Shahriari, who was head of an unnamed Iranian nuclear program, was killed. Abbasi, a high-ranking Ministry of Defense official who reportedly holds a Ph.D. in nuclear physics, was wounded. Both wives were wounded in the attacks.

Two other Iranian nuclear scientists have been killed in recent years. A senior physics professor at Tehran University was killed in January, when a bomb attached to a motorcycle exploded near his car as he was leaving for work. A second nuclear scientist died in 2007 from gas poisoning.

Ahmadinejad blamed Monday’s assassination attacks on Israel and the West.

“Undoubtedly, the hand of the Zionist regime and Western governments is involved in the assassination,” he said, according to an Associated Press account of the news conference.

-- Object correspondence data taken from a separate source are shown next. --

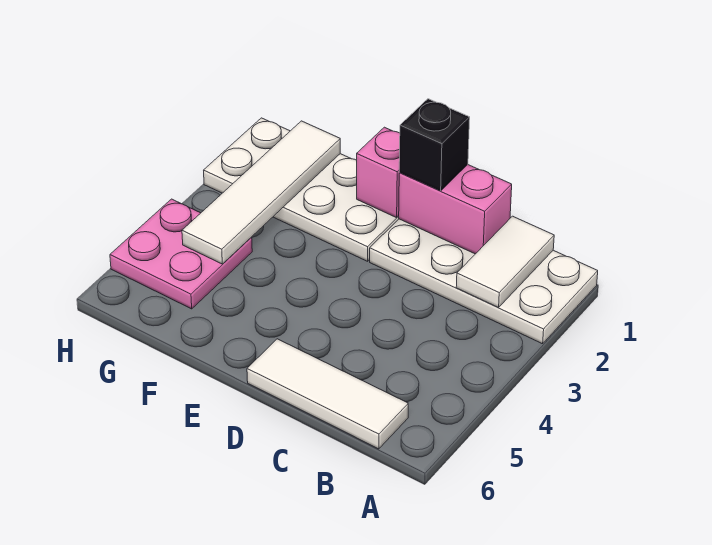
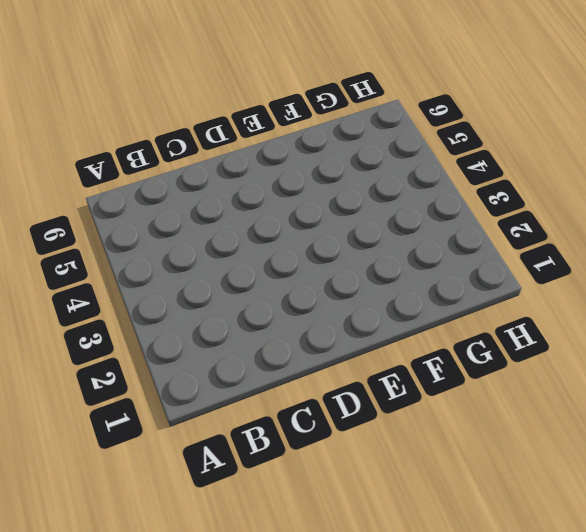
none -> white plate A1:D2 level 1
none -> white tile B6:D6 level 1

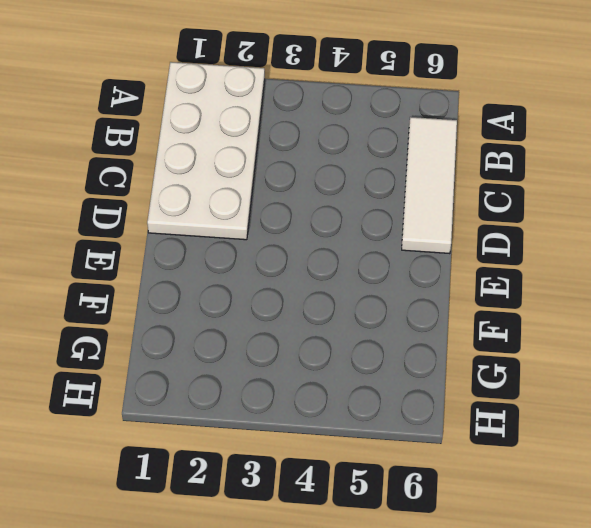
none -> white plate E1:H2 level 1
none -> pink plate G4:H5 level 1

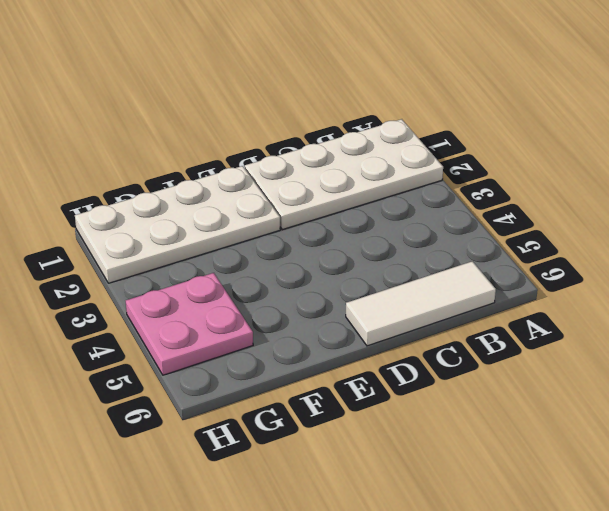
none -> white tile B1:B2 level 2
none -> pink brick C1:D1 level 2

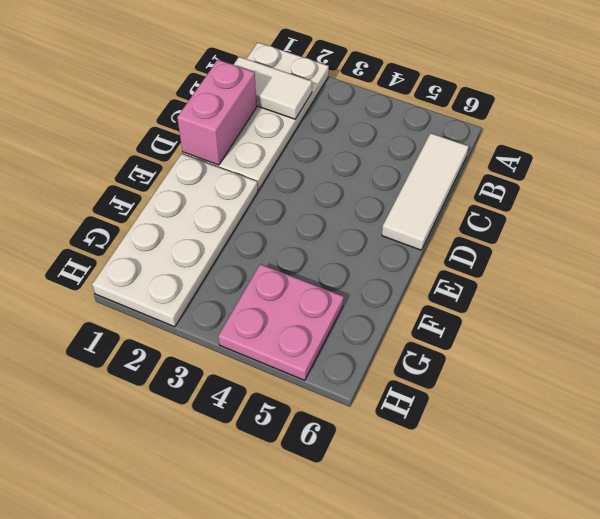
none -> pink brick E1 level 2
none -> white tile G1:G4 level 2

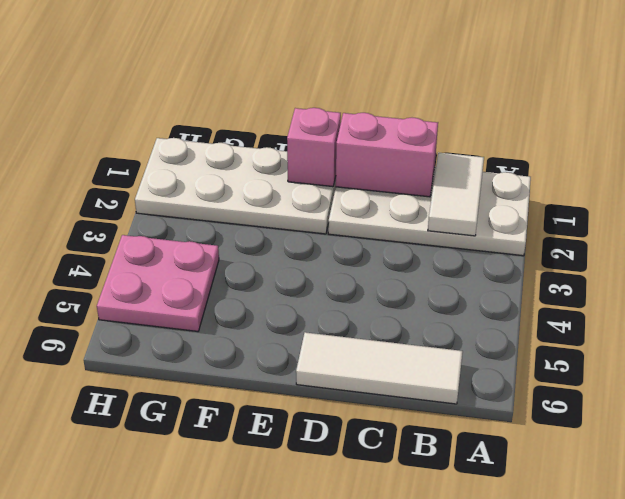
none -> white tile G1:G4 level 2
none -> black brick D1 level 3

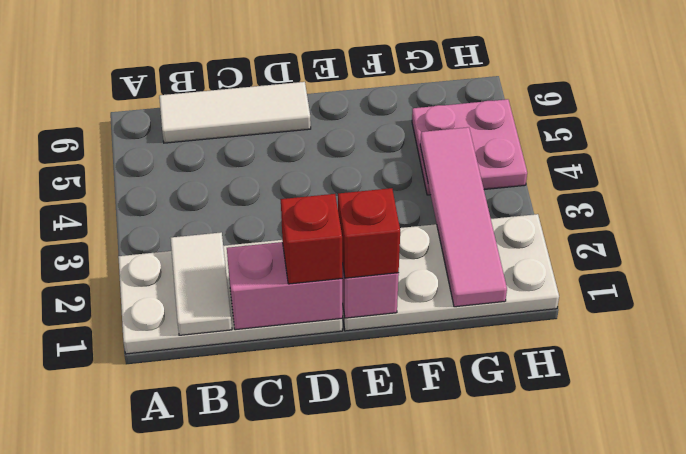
red brick D1 level 3 -> black brick D1 level 3
red brick E1 level 3 -> none
pink tile G1:G4 level 2 -> white tile G1:G4 level 2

Sunday’s disclosure of U.S. State Department documents also show that Arab nations share the same concerns that Israel and the United States have about Iran’s nuclear programs. The documents, given to various media outlets by the secret-spilling site WikiLeaks, reveal that King Abdullah of Saudi Arabia pleaded with the United States to stop Iran before it could develop an atomic weapon. Other Arab leaders were equally urgent that Iran had to be stopped.

There have been suggestions, however, that the Iranian government itself could have been responsible for the attacks on the two nuclear scientists.